BEGIN Data provided
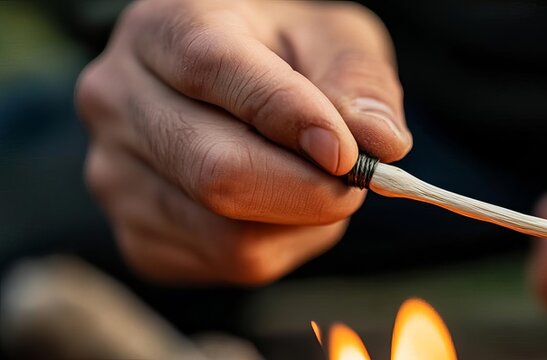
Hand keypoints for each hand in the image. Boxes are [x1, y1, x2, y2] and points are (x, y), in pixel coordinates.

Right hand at [75, 0, 409, 284]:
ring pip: (225, 234)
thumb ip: (359, 79)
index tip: (348, 152)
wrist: (226, 86)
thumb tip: (381, 142)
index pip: (214, 69)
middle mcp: (118, 100)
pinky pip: (224, 264)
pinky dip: (279, 246)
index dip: (289, 116)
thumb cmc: (284, 54)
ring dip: (301, 223)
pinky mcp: (138, 237)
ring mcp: (117, 175)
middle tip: (358, 183)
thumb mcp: (331, 37)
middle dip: (307, 190)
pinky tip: (284, 208)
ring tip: (319, 184)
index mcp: (162, 28)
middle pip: (213, 169)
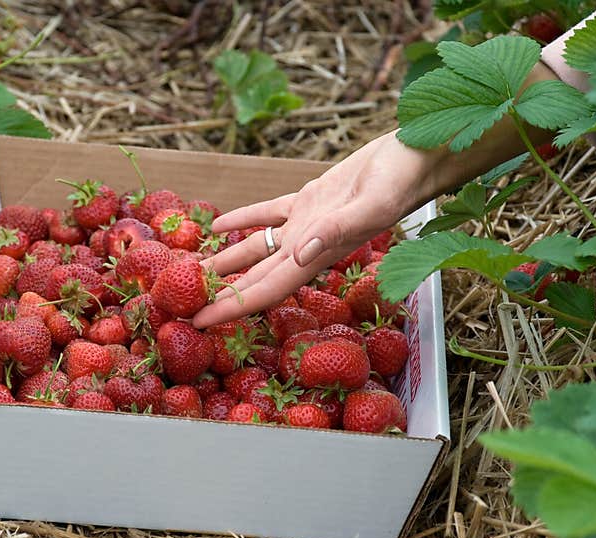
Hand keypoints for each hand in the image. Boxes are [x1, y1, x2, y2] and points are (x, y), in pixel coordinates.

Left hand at [191, 130, 442, 327]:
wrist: (416, 156)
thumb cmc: (401, 181)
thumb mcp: (372, 205)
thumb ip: (337, 230)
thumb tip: (300, 253)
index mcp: (317, 255)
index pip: (265, 291)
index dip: (230, 309)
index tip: (197, 323)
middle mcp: (307, 247)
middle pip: (253, 278)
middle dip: (219, 293)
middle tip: (179, 304)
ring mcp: (307, 224)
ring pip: (256, 250)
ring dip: (224, 261)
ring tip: (190, 271)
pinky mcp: (310, 200)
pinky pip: (268, 215)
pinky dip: (243, 221)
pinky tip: (219, 226)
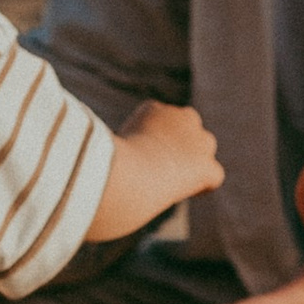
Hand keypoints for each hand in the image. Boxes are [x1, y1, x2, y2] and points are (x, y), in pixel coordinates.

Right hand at [89, 96, 224, 238]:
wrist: (122, 173)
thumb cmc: (101, 165)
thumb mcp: (101, 150)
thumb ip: (111, 150)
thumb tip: (89, 165)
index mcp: (154, 110)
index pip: (164, 123)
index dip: (155, 142)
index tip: (141, 157)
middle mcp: (181, 117)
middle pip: (188, 129)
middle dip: (178, 146)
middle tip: (158, 170)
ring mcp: (198, 140)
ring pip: (204, 148)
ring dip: (193, 162)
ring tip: (172, 181)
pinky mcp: (205, 165)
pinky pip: (213, 176)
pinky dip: (203, 186)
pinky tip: (187, 193)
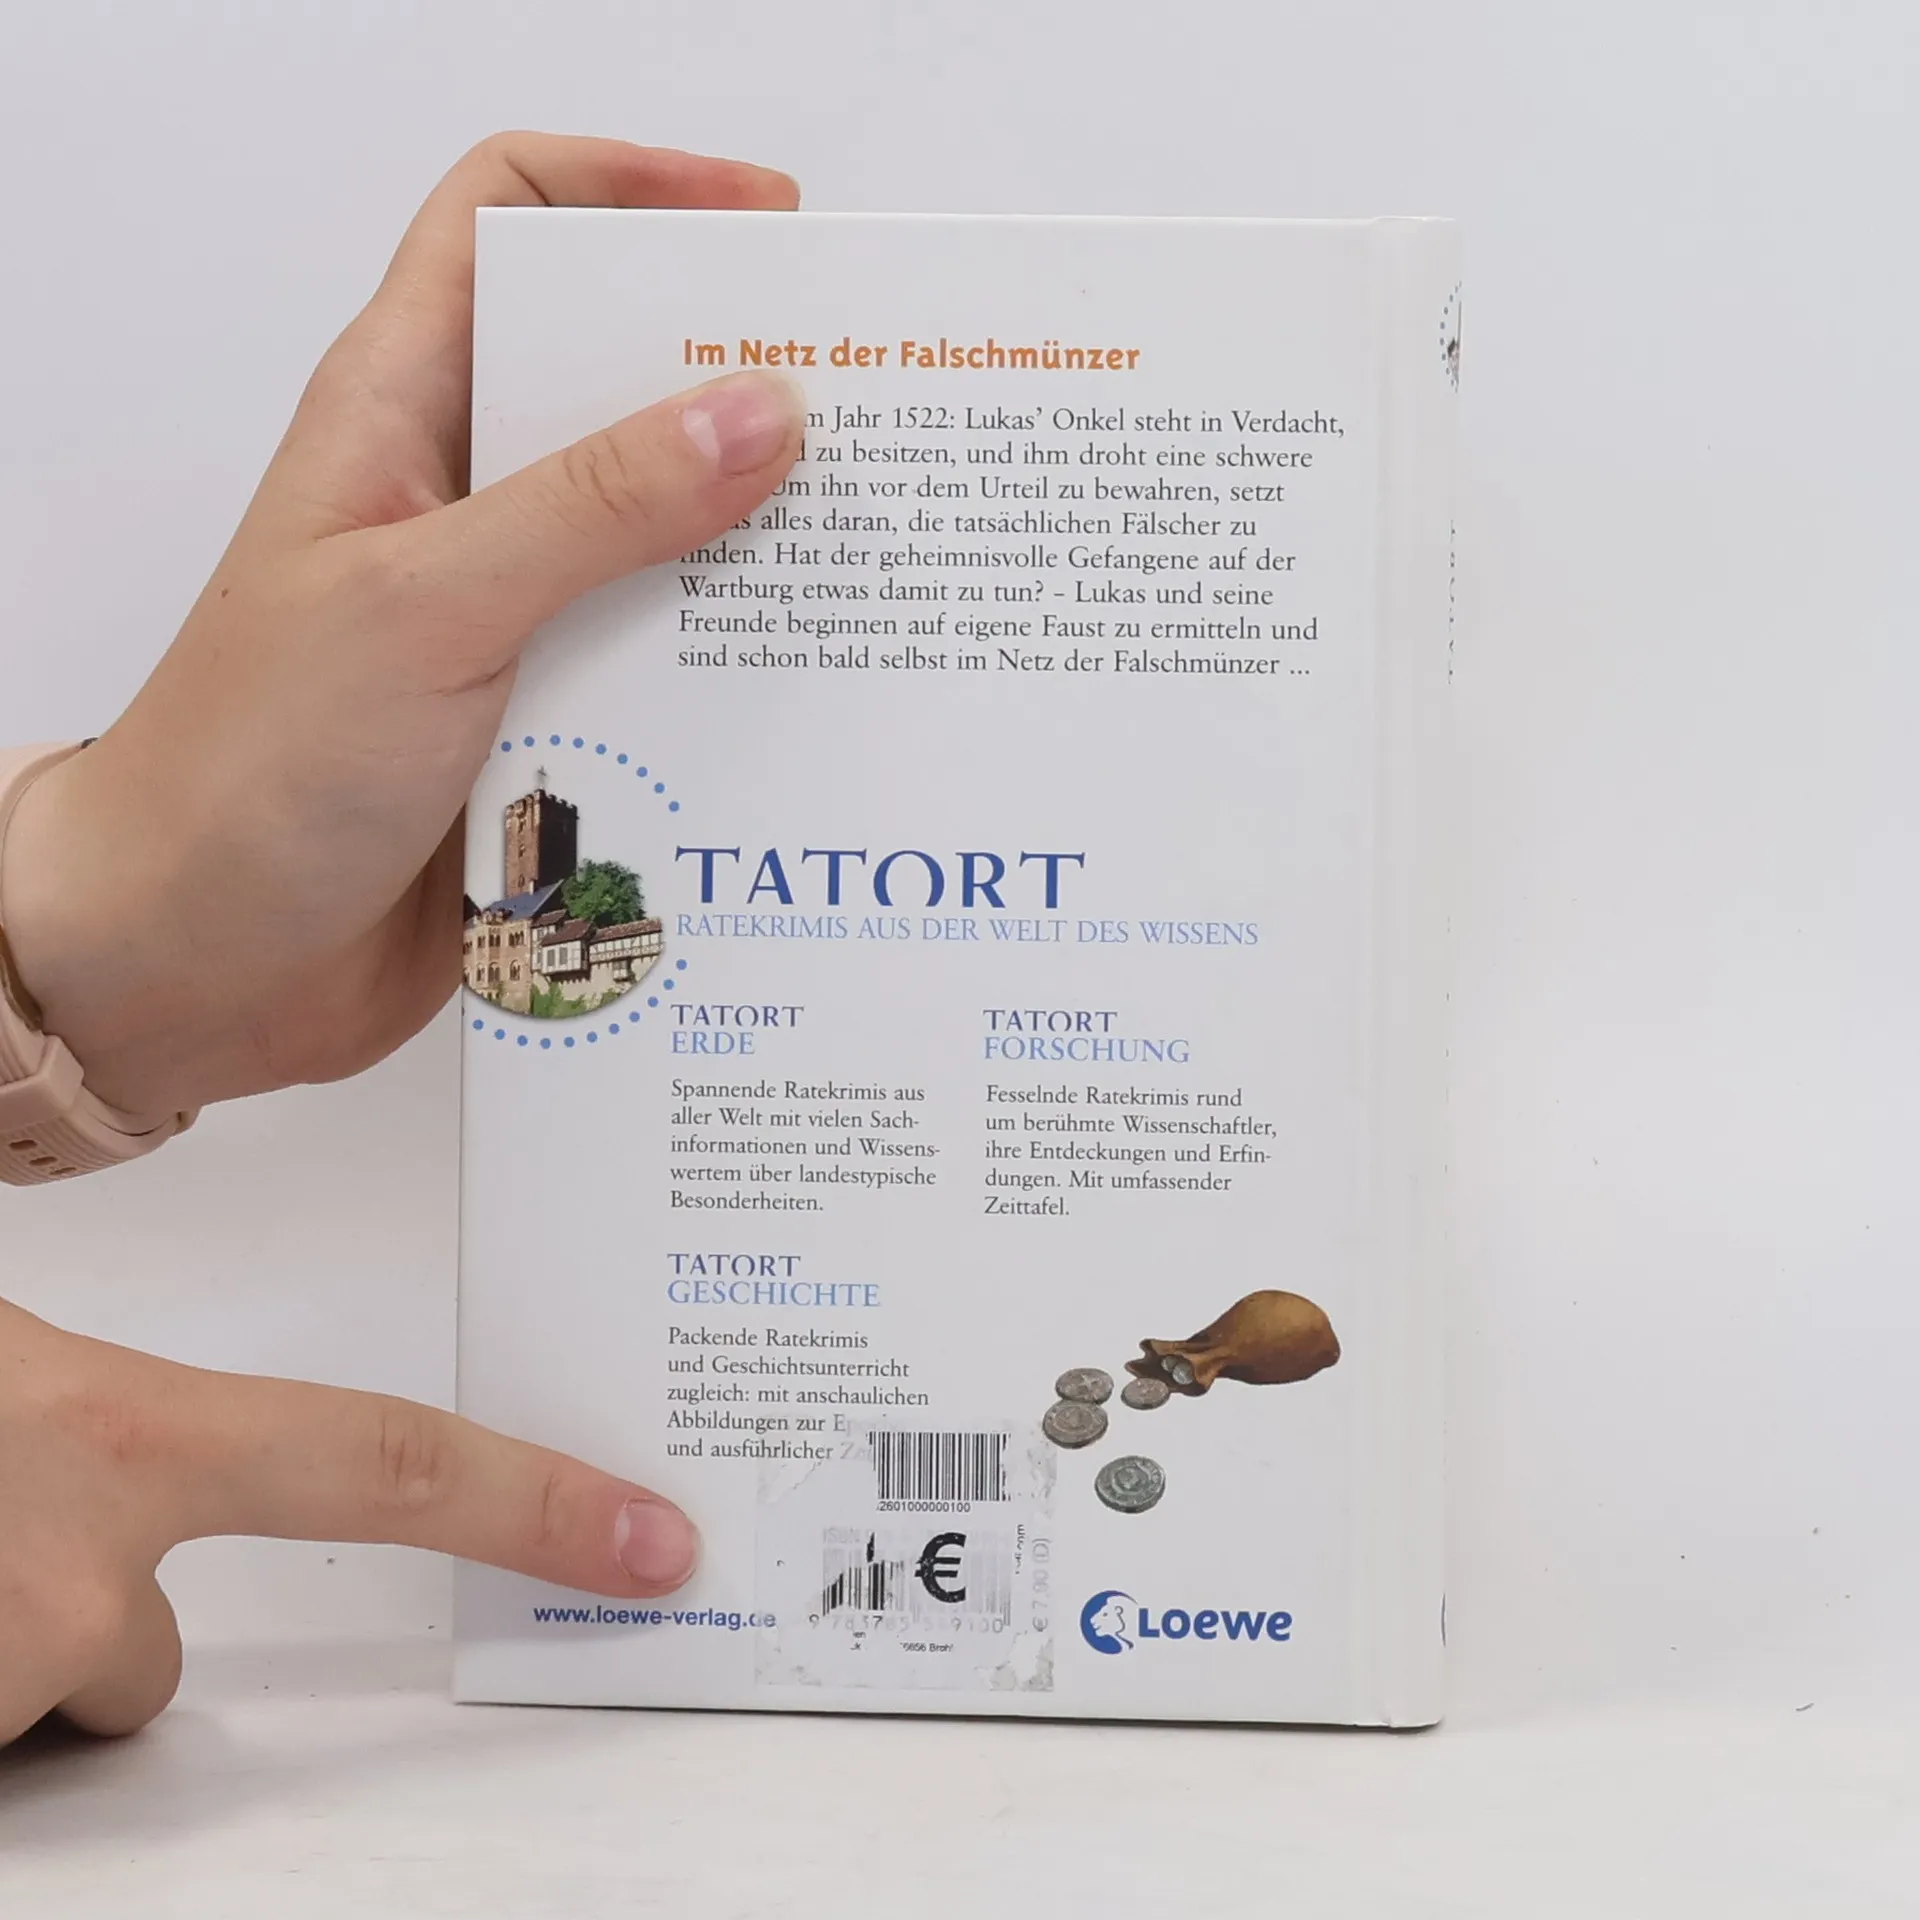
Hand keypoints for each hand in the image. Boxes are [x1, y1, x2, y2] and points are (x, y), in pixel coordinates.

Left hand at [0, 132, 804, 1117]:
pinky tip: (814, 687)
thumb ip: (593, 509)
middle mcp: (465, 497)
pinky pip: (668, 661)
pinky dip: (739, 663)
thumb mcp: (425, 609)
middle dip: (744, 377)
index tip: (768, 226)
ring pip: (663, 532)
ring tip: (873, 552)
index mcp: (402, 412)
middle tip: (872, 409)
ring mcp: (512, 611)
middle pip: (621, 378)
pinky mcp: (552, 717)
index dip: (633, 189)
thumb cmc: (251, 766)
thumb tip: (758, 410)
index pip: (508, 217)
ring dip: (759, 540)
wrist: (197, 959)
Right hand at [0, 1295, 696, 1743]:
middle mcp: (74, 1568)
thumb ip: (95, 1417)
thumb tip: (116, 1452)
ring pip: (64, 1685)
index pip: (381, 1464)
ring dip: (4, 1637)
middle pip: (161, 1655)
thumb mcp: (8, 1368)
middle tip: (2, 1535)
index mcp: (124, 1433)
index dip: (527, 1505)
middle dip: (102, 1624)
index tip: (645, 1545)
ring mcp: (6, 1670)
END Data provided
* [Activity]:
An exact, word-for-word copy of the records is expected, with no pictures in it.

* [Solution to the exercise]:
Hand keypoints for each hand in the image. Boxes are [x1, y1, x2, y2] and points are (x, y), in pixel coordinates.

Right hand at [75, 0, 409, 284]:
ring pip: (225, 234)
thumb ip: (359, 79)
index tip: (348, 152)
wrist: (226, 86)
thumb tip: (381, 142)
index pip: (214, 69)
middle mcp: (118, 100)
pinky pip: (224, 264)
pinky dip: (279, 246)
index dip: (289, 116)
thumb cmc: (284, 54)
ring dip: (301, 223)
pinky mcp: (138, 237)
ring mcp: (117, 175)
middle tip: (358, 183)
thumb mcp: (331, 37)
middle dip: (307, 190)
pinky tip: (284, 208)
ring tip: (319, 184)
index mcp: (162, 28)
middle pip: (213, 169)
Hand keypoints for each hand in the image. Boxes are [x1, y1, x2, y2] and points are (x, y), in pixel coordinates.

Left hand at [191, 130, 442, 327]:
wrist: (416, 156)
thumb cmc: (401, 181)
thumb mcp: (372, 205)
thumb ip: (337, 230)
thumb tip: (300, 253)
index mcp: (317, 255)
index pip: (265, 291)
index dip: (230, 309)
index tip: (197, 323)
middle mcp: (307, 247)
middle pip: (253, 278)
middle dip: (219, 293)
middle tip: (179, 304)
ring mcp: (307, 224)
ring pip: (256, 250)
ring dip: (224, 261)
ring tip: (190, 271)
pinky mcp: (310, 200)
pinky pip: (268, 215)
pinky dip: (243, 221)
pinky tip: (219, 226)
Hand keypoints for each hand in the image. Boxes are [x1, y1, x2, y2] and points are (x, y), in pixel coordinates.

Right hand at [89, 96, 224, 238]:
wrist: (122, 173)
thumb cmc: (101, 165)
thumb mcp: (101, 150)
thumb ip: (111, 150)
thumb tip: (89, 165)
index mcp: (154, 110)
index pip: (164, 123)
index dip: (155, 142)
index tip: (141, 157)
middle mcp: (181, 117)
middle pip: (188, 129)
middle dip: (178, 146)
middle tip: (158, 170)
ring mcp: (198, 140)
ring pip: (204, 148)
ring dip: (193, 162)
ring tip: (172, 181)
pinky mcp: (205, 165)
pinky pip: (213, 176)
pinky dip: (203, 186)
pinky tip: (187, 193)
Hand keypoints for each hand in the image. Boxes are [x1, y1, x2, y2] and points are (x, y), in pixel coordinates.

Left hand at [0, 132, 804, 1117]:
pinky tip: (814, 687)
thumb ip: (593, 509)
middle mcp: (465, 497)
pinky pip: (668, 661)
pinky dip: (739, 663)
thumb mcp: (425, 609)
middle dip: (744, 377)
index tip: (768, 226)
ring pip: (663, 532)
ring tip: (873, 552)
index mcp: (402, 412)
middle tip: (872, 409)
ring mcp: (512, 611)
middle pip: (621, 378)
pinky mcp: (552, 717)
index dip: (633, 189)
thumb cmc: (251, 766)
thumb tip: (758, 410)
index pip: (508, 217)
ring dip: (759, 540)
wrist: (197, 959)
Right hand at [0, 1295, 696, 1743]:
middle mcp: (74, 1568)
thumb ip: (95, 1417)
thumb tip: (116, 1452)
ring pip: (64, 1685)
index pip: (381, 1464)
ring dip: (4, 1637)
middle pip: (161, 1655)
thumb mcp: (8, 1368)
middle tip: (2, 1535)
index mcp: (124, 1433)
index dip: (527, 1505)
middle dip: (102, 1624)
index tip: (645, 1545)
ring mcp: (6, 1670)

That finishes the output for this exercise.